У бармена был седой жесткий чубчик, разбитые кулаки и скупые, отточенные движения боксера. Веко на правом глазу у него было полуопущенным, и от этого он чуть приподнимал голову, когда смотрел на собеседника. Глаз казался безжизненным и тусклым.
— Хорошо, — сказал Иванов и подумал, что отставной боксер сейчас передаст его тем, с мятыми лицами, или тем, в светлых рубашках с монограммами на воротничках и новомодных брюках "от-Диора"; но следом на палубу никто не вышел. Художник же явно прогуливал очередной гонорар.
Пьяного за соседним столом волокли под руки. Женщины окружили полицейских и яростно спорили с ними.
— Все вы! — кричал пьяный и, поводя плечами, ворочал полицейскими, как мешками с мукой.

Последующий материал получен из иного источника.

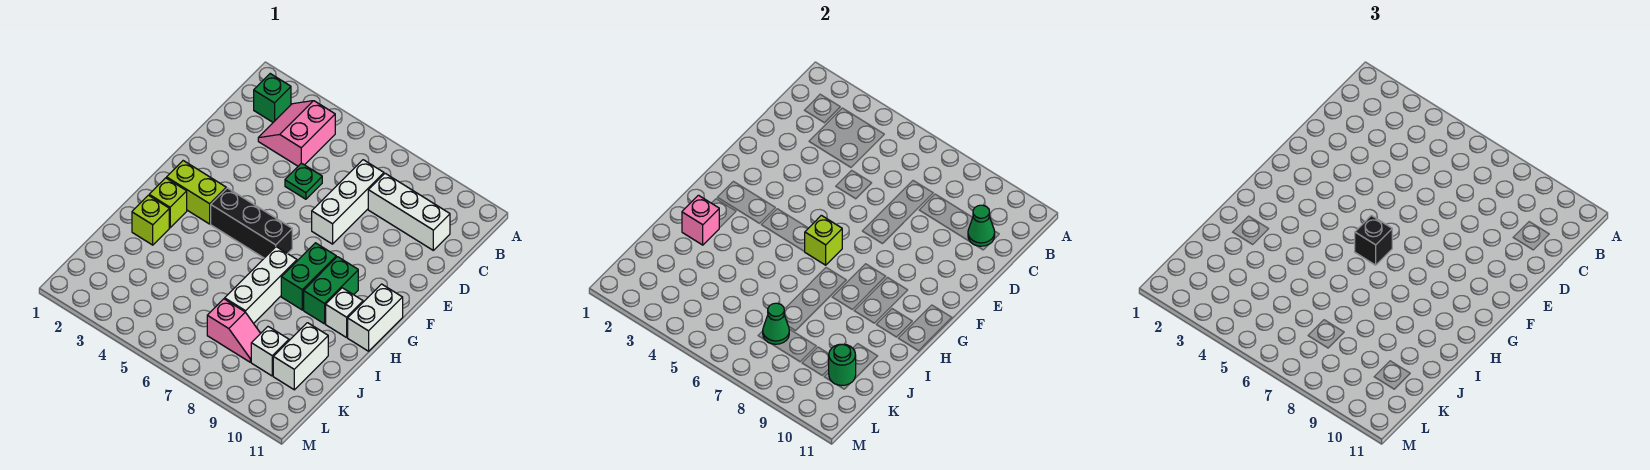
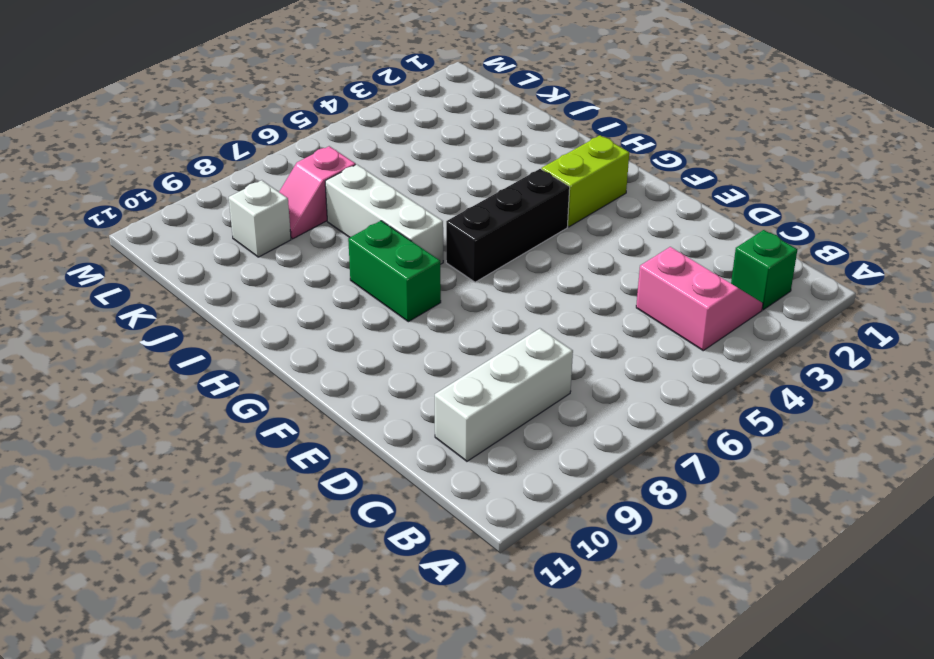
none -> white brick C7:E7 level 1
none -> green plate D5 level 1
none -> green brick G9:H9 level 1

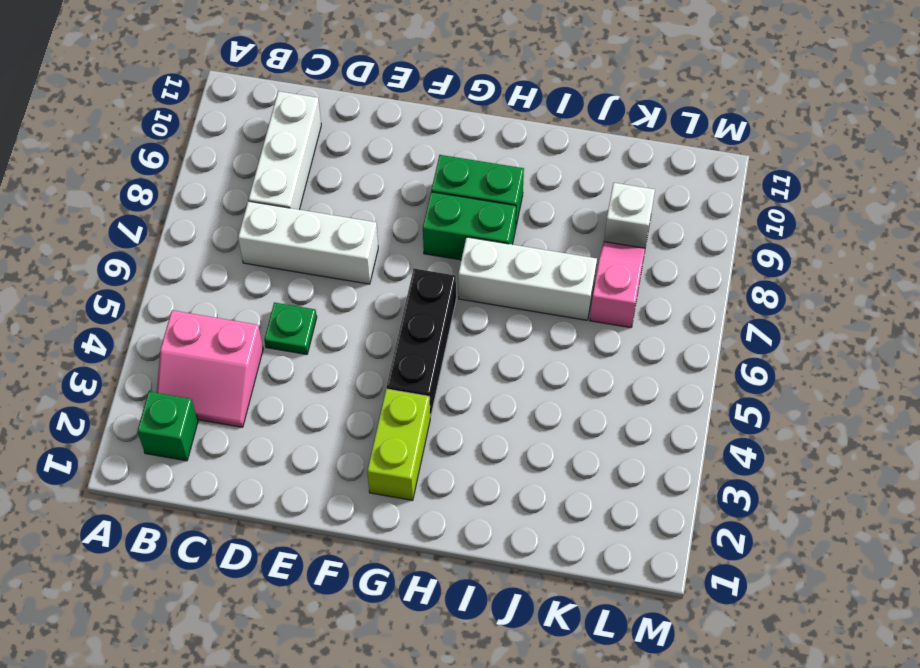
none -> white brick G11:H11 level 1
none -> lime brick H2 level 1
none -> white brick H10 level 1

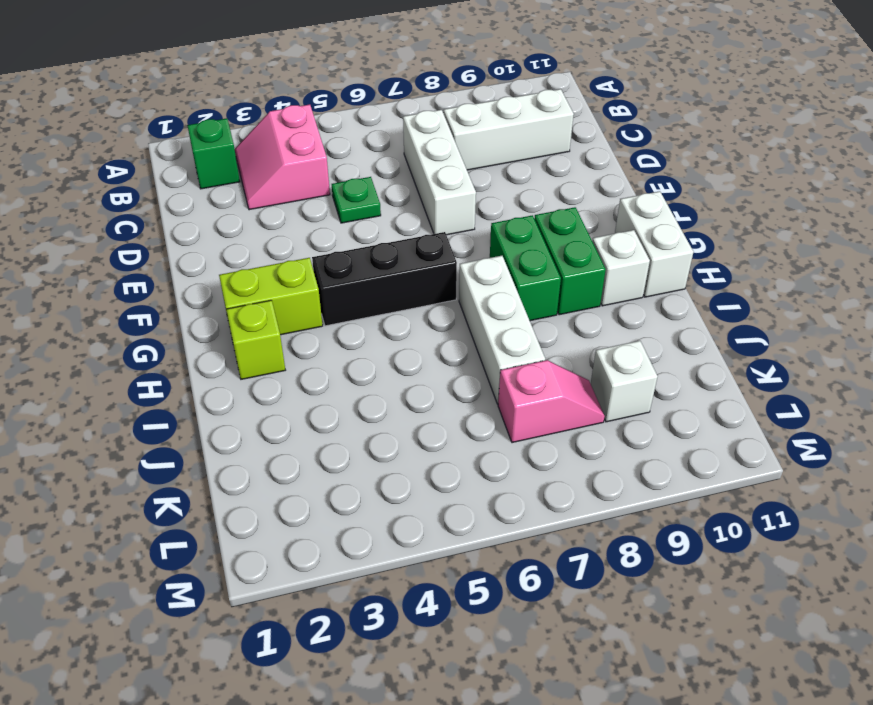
none -> lime brick I2 level 1
none -> white brick J10:K10 level 1
none -> green cone C10 level 2

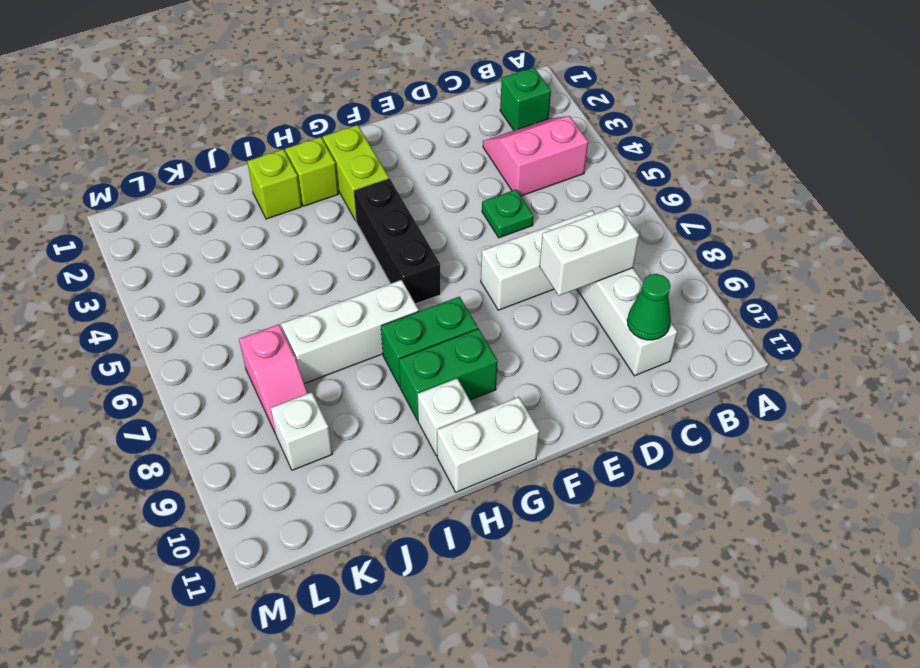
white brick C8:D8 level 2 -> white brick J10:K10 level 1
none -> lime brick G6 level 2
none -> pink brick I2 level 2
none -> green cone K7 level 2

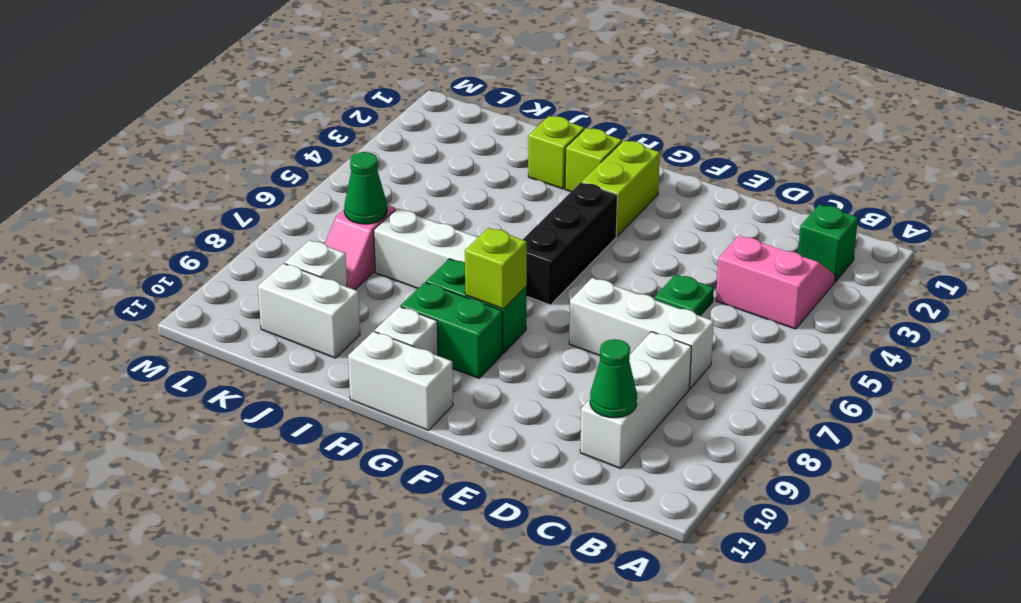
lime brick G8 level 2 -> lime brick G6 level 2
none -> pink brick I2 level 2
none -> green round brick K10 level 2
none -> black brick G6 level 3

Один из них ударил его коленом в пах, со второго за борт полетела фуражка. Женщины закричали, норовя ткнуть зонтиком в глаза. Мелькнули: бутылка, руки, перекошенные губы и зонтик с веером спиц. Чья-то скула окрасилась в лиловый цвет. Силы оказались неравными. Отступили, дыша тяжело и загнанно, пытаясь вызвать подмогу. "Стыдно!" — кричали с кормы.
Блестящий крест на церкви косо и равнодушно проплыл над деревьями старого парка, и низкое солнце слепило глаза, отражаясь на его гранях. "Пространство нельзя обидеть..." — решил Иванов.
Вернувшись, он подумал, что Изюминку-Ю нельзя оставлять одну — она была слишком привлекательна на фоне белой палубы и реки даже в своем гневе; и теперь, проходя вдоль борта, он сожалел о ссоре.
— Послушай, — засмеялась она неопределенно, когда он подошел, — я решила, что ты сбежал...
Он пожал плечами и засунул руки в карманы брюк. Потом за спиной у него что-то произошло в странной тишине: пьяного наконец уложили, подсунув под голову женскую сумочку, а обе стороны к обоюдному удовольствию разошлись. Полицейские, не оборачиваясь, сошли на пристань. Вахтенный что-то сунул одному их них в руку. Господин-без цилиндра приветственно улыбнулся с капитанского мостика, чайки над ним фальшиво прокричали: "И-и-и..."
— Каюсь, — сказала она. — На сегодня хватит, — и больше ничего не добавила.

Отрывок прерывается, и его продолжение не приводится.